Mehr als 1000 Jahre lang war China eine Supermacht, von der in Europa niemand etwas ahnte. China blieb auch deshalb so lange unentdeckt, weil es nie versucht hatte, in Richtung Europa zu expandieren. Ein Grund: Das Land war zu sehr mit internen Machtkämpfen beschäftigt. Um 475 v. Chr. kämpften sieben Dynastien brutal um die Vorherrschaft. Erst 254 Jahre später gelang es dem König der Qin-Dynastie, China zu einem Reich zu vereinen. Er nannte sich „Erster erhabener Gottkaiser von Qin“ - und war ein grausamer Despot.
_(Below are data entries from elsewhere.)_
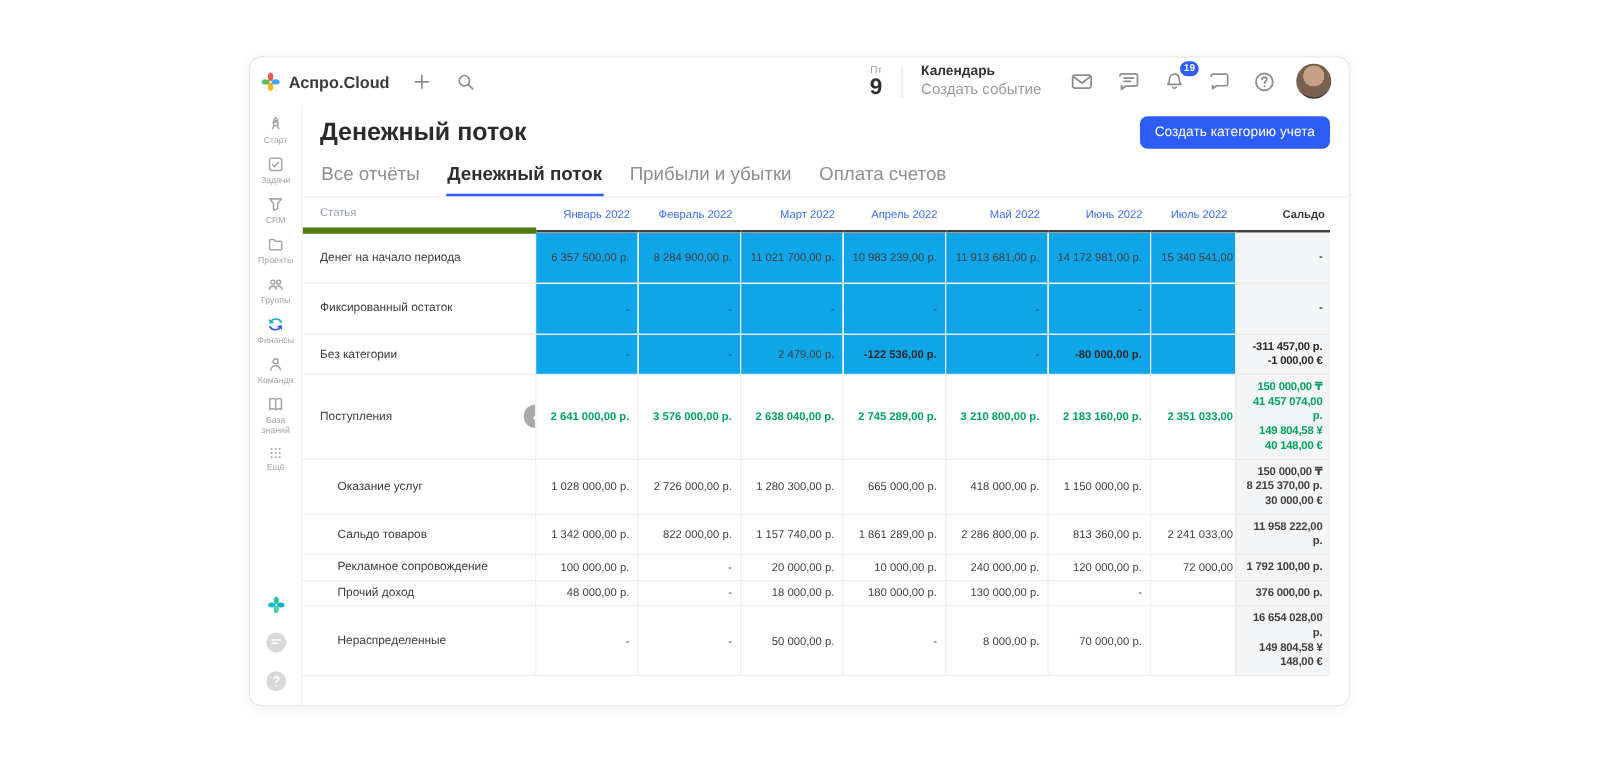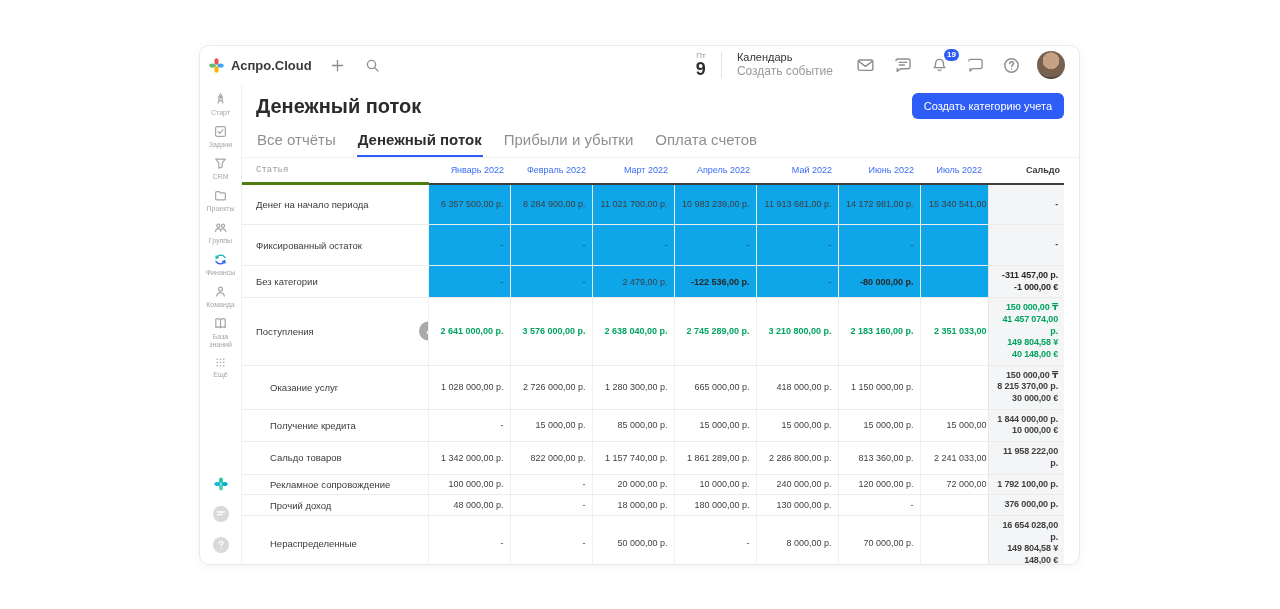--- a/index.html
+++ b/index.html
@@ -21,7 +21,7 @@
   .dw-day { font-size:18px; font-weight:700; color:#2e2e2e; }
   .vdiv { width:1px; height:26px; background:#e3e3e3; }
   .cal-block { display:flex; flex-direction:column; line-height:1.25; cursor:pointer; margin-right:6px; }
-  .cal-title { font-size:11px; font-weight:400; color:#333; }
+  .cal-title { font-size:11px; font-weight:700; color:#333; }
   .cal-sub { font-size:12px; color:#9a9a9a; }
   .bell-wrap { position:relative; display:flex; }
   .badge { position:absolute; top:-6px; right:-9px; background:#2d5cf6; color:#fff; font-size:8px; line-height:1;

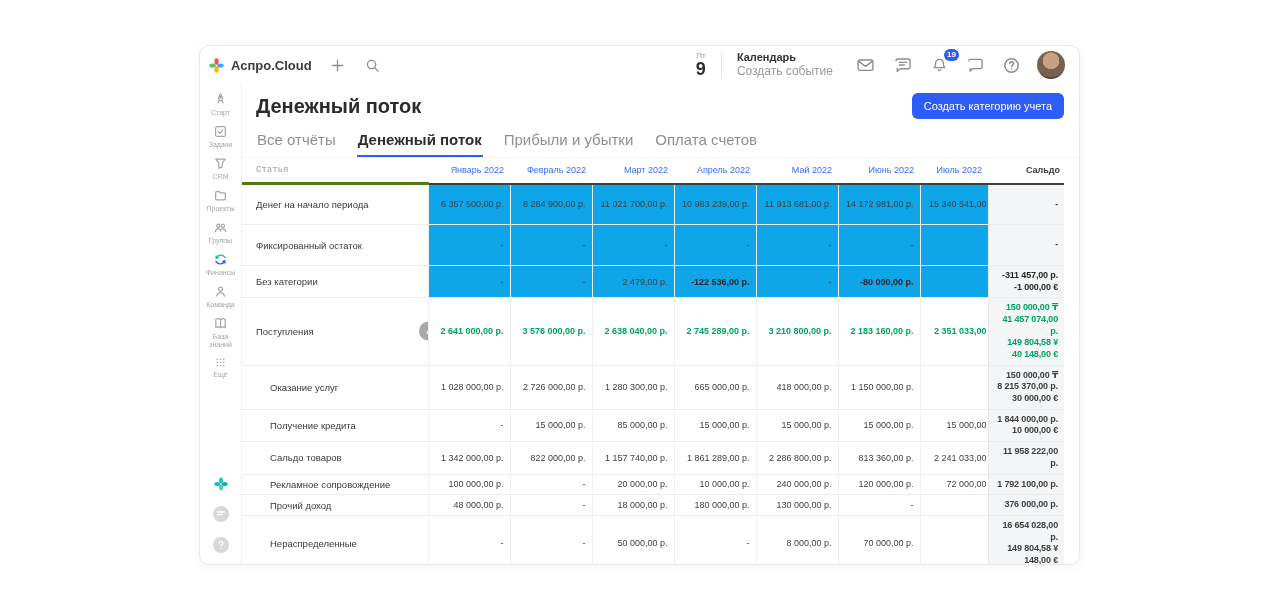--- a/index.html
+++ b/index.html
@@ -53,7 +53,7 @@
   .table-wrap { margin-right:15px; overflow:hidden; flex:1; }
   .cf-table { width:824px; border-collapse:collapse; table-layout:fixed; }
   .cf-table th { font-weight:400; font-size:9px; padding:7px 6px; white-space:nowrap; }
-  th.col-article { text-align:left; color:#9aa0a6; padding-left:14px; border-bottom:3px solid #4d7c0f;font-family:Liberation Mono, monospace; }
+  th.col-article { text-align:left; color:#9aa0a6; padding-left:14px; border-bottom:5px solid #4d7c0f; }
   th.col-month { text-align:right; color:#3b6ef5; border-bottom:2px solid #3e3e3e; cursor:pointer; }
   th.col-saldo { text-align:right; color:#3a3a3a; font-weight:700; border-bottom:2px solid #3e3e3e; }
   .cf-table td { font-size:9px; color:#3f3f3f; border-bottom:1px solid #ececec; padding:4px 6px;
Gewalt und Fortschritt ziehen sich wie ein roter Faden durch die 2000-jährige Geschichte des Chinesischen Reiches - als seine politische und militärische Quelle der Macht.
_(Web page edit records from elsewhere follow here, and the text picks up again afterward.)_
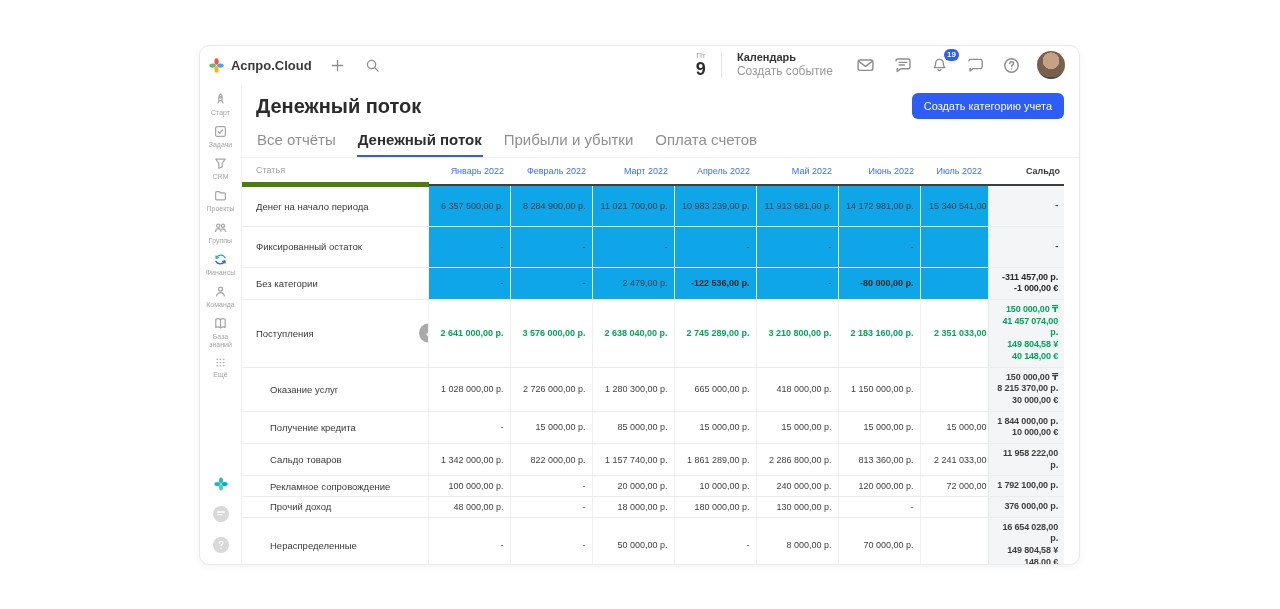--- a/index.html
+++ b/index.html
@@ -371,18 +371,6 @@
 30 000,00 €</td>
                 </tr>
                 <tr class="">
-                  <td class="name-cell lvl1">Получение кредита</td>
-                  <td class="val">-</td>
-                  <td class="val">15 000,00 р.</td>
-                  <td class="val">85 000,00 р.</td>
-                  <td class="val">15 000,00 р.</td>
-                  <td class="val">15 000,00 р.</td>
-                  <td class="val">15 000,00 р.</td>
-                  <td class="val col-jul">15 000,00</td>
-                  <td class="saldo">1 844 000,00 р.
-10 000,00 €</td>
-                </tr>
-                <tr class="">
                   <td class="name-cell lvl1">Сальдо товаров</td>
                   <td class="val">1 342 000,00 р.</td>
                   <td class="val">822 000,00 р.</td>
Britisches Empire als Drogenkartell
Doch das System aus Verschwörungen und Geheimbünden, die immer wieder um die Macht kämpften, war letztlich auch die Ursache für den Untergang des Reiches: China war zu schwach, um sich gegen einen äußeren Feind zu wehren, der das Land nicht einmal militärisch besiegen musste. Seit Anfang des 19. Jahrhunderts flutete das Britische Empire im Stil eines mexikanischen Drogenkartells den chinesischen Markt mit Opium aus Indien. In der Folge kam es zu gewalttätigen Unruhen. Beim Taiping-Aufstand, einem der blutigsten Bürgerkriege der Weltgeschichte, starben 20 Millionen Chinesen - das Reich ging unter. China hatte es an den Drogenhandel verloren.
Faktor 5: Drogen
Die USA stehen heute vor einem ähnlich dramatischen Problem: 36 Millionen Amerikaner konsumieren pro Jahr ca. 350 Tonnen Kokain, das über die mexikanische Grenze ins Land gebracht wird. Jährlich wandern 30 Mrd. Dollar in die Hände der Drogenkartelle, die mittlerweile mehr Geld besitzen als manche europäische Staaten und in den USA immer einflussreicher werden.
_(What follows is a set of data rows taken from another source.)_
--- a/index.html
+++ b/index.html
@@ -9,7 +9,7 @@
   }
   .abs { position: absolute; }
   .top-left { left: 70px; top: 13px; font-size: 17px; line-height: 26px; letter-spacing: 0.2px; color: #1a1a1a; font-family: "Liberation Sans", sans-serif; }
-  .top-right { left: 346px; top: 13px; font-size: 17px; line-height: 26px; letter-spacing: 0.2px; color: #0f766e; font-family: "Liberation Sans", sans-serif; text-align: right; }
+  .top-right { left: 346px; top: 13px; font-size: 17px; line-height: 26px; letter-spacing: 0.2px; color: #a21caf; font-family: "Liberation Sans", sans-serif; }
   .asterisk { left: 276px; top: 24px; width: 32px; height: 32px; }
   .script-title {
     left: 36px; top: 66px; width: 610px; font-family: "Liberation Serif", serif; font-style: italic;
Wie viel Freiheit hält ein Imperium aus?
Freiheit, Gleichheit, Brüderlichkeit. Für Napoleon Bonaparte sind das mehr als nur die Schlagworte der Französischen Revolution – diese Begriffe sind seine Mission. Er will ganz Europa von den Ketten der Monarchie befreien.
Reine Machtpolitik statt Freiheit
Doch der Mann, der ausgezogen war, die Adelsherrschaft in Europa zu beenden, beginnt sich in Widersprüche zu verstricken. Er, der Königshasser, lässt sich selbst zum Kaiser krönen und verspielt so die Sympathien aller freiheitsliebenden Europäer. Sein Wille, Europa zu reformieren und neu zu gestalten, verkommt zur reinen Machtpolitik. Größenwahn beherrscht fortan sein Denken. Der Russlandfeldzug 1812 besiegelt seinen Untergang - und den des Napoleonischen Weltreichs gleich mit. Napoleons Stärke erwuchs aus der Überzeugung, einer gerechten Mission zu dienen. Das Schlimmste, was er tun konnte, war, diesen Gedanken zu verraten.
Faktor 6: Größenwahn
Als die USA 1917 in den Ersten Weltkrieg eintraten, wollten auch sie mit einer Mission die Welt verändern. Der damalige Präsident Woodrow Wilson hatte sie so formuliert: einen Krieg zu führen, um alle Kriege zu beenden. Wilsons Annahme erwies sich als falsch. Jeden Krieg haben die USA seitdem angeblich im Namen der Demokratisierung geführt. Schlimmer noch: Die Fotos von Gräueltaten der US-Armee im Irak, die Foltervorwürfe und Kriegslügen der US-Regierung unter George W. Bush haben den Glauben an die Wahrhaftigkeit der amerikanischen Mission weltweit stark erschüttert. Wie gesagt - eine Mission zu haben macht stark, sie zu verraten kann den Untergang bedeuten.